Behind the Scenes at the FIFA World Cup 26 Waterfront Watch Parties

The centerpiece of Everett's World Cup Waterfront Watch Party? A stack of LED panels that had just come off a truck, sitting in wheeled crates behind The Muse.

Ethan Grant Executive Director
Photography Ethan Grant
Published · June 10, 2026
Crew members unpacking equipment

The centerpiece of Everett's World Cup Waterfront Watch Party? A stack of LED panels that had just come off a truck, sitting in wheeled crates behind The Muse Whiskey & Coffee. Around them stood the crew from Audio Engineers NW - the production company the city brought in to build the venue - and the job in front of them was to turn that stack into a screen thirty feet wide and twenty feet tall, bright enough to watch in direct sun, in time for ten thousand people to show up at Boxcar Park.

"We have gear coming in from Florida, Vegas, Miami, LA." - Paul Hinderlie

Everett Community spent a day on-site during the build, with special access to photograph the work and talk to the crew. What the finished stage hides, it turns out, is almost everything: months of planning, precision engineering, and the hours of physical labor that a clean final product makes invisible to the audience. Crowds never see the challenges of a build like this, with equipment shipped in from across the country.

"There's a lot to this," said Garrett Doran, AENW's Director of Operations and the project manager on the job. "Rigging, load calculations, structural design, miles of cable, working with heavy equipment. For this show we also have three generators and a telehandler. All of those details are things we start working on months ahead of time."

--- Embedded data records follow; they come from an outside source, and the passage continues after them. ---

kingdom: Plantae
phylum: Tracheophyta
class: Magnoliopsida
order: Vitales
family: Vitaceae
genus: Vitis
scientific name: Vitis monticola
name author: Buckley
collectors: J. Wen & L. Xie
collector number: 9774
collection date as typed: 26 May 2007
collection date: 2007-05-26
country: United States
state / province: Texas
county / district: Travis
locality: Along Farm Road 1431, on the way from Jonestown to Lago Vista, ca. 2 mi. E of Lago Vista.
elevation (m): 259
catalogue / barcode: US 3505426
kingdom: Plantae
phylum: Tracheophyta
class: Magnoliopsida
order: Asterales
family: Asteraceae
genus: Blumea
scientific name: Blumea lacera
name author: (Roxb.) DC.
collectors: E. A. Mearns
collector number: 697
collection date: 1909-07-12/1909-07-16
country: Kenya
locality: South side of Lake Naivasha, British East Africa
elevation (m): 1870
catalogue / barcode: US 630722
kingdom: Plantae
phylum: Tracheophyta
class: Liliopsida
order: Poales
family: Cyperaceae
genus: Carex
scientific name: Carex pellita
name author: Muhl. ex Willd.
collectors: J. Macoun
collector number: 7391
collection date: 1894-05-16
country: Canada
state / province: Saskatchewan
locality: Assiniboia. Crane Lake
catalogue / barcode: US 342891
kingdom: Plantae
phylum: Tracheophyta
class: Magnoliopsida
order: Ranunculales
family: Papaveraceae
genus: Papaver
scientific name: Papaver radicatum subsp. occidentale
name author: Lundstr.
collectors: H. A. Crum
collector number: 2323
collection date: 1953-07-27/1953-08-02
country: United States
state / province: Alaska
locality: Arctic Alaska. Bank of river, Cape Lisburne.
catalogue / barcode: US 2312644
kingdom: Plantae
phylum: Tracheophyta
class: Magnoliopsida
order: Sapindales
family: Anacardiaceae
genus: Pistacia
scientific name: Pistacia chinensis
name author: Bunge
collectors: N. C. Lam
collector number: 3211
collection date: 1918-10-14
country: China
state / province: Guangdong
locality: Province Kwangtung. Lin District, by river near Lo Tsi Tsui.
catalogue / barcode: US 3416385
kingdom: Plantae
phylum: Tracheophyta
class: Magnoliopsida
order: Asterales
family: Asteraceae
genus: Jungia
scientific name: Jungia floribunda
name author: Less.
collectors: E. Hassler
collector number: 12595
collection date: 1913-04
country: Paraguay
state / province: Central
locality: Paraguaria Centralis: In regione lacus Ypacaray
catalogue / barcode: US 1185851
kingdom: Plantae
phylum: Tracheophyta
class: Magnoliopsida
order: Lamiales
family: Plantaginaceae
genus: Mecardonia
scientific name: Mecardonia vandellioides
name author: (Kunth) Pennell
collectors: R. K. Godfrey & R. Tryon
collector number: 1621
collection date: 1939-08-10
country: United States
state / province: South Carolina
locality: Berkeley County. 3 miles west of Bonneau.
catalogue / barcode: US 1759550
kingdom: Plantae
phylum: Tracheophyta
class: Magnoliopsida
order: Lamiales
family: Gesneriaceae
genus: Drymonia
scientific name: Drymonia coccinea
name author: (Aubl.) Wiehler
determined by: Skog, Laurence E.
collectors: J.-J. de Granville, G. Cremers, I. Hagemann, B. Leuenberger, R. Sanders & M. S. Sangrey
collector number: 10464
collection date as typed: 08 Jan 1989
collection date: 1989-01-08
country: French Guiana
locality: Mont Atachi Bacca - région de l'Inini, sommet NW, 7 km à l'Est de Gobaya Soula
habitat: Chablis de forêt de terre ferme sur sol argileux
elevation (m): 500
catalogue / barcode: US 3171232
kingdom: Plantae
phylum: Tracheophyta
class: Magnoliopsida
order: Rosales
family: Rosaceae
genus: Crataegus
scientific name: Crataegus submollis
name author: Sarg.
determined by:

Meet The Crew: Garrett Doran, Hunter Shaw, Kyle Shaw-Reil, Ryan Evans, Matthew Morin, Isaac McCormick, William "Billy" Stevenson, Wilson Foss, Wyatt Harbaugh, Eric Varndell, Topher Fultz, Frank Beals, Paul Hinderlie, Jesse Maize, and Hayden Jennings.

The video wall was both the centerpiece and the constraint. "This is a special outdoor-rated, super-bright LED screen," said Isaac McCormick, who worked the build. "We've been talking about it for months, so we were excited to get it in the shop, get our hands on it." The catch was that it had arrived only about a week before load-in, which left little room in an already tight schedule.

"I'll never ask a crew member to do something I wouldn't do myself." - Garrett Doran

"When all the panels are connected, it's going to be about thirty feet wide and twenty feet tall," said Topher Fultz, who specializes in video displays. "It's taking more time than expected to build, because we just got it." Fultz has done this work since he was in high school, twenty-seven years now, and described the draw of it with a smile. "A lot of us do this because we like to see the looks on people's faces when it's done. I get paid to make people happy, pretty much."

If the work was serious, the mood on-site didn't show it. The crew moved with the easy back-and-forth of people who have done a lot of jobs together - steady ribbing, a running stream of jokes, laughter between cable pulls. The camaraderie wasn't a distraction from the work so much as the thing that got them through a long day of it. For Hinderlie, the payoff is the moment it all switches on.

"I'm excited to get the screen powered up, excited to see people here appreciating the effort and work that goes in." - Paul Hinderlie

The audio is built to match the screen. By Doran's account, the system is designed for more than ten thousand people, with clear sound for anyone standing as far as 360 feet from the stage, paired with a video wall bright enough to hold up in full daylight.

For Doran, a job this size also doubles as a classroom. "Because this job is different from most, it offers a lot of training opportunities: power distribution, heavy equipment, generators, climbing," he said. He has a specific idea of what running a crew should look like. "Being a leader means being at the front of the charge."

He also wanted credit kept where it belonged, with the design work performed by AENW. "These are all our designs that we came up with, the layout, the architecture, all based on the city telling us what they wanted to happen."

The part the crowd will never see is the sheer volume of labor. Across the pre-build, four show days, and two full teardowns, the AENW call sheet accounts for more than 415 crew-hours from fifteen people: early-morning truck loads, midnight strikes, and long stretches of rigging and cable in between.

The watch parties at Boxcar Park are available in our community calendar, and span across four sessions: June 11 (10a-5p and 4p–9p), June 18 (4p–9p), and June 19 (10a-5p). Admission is free.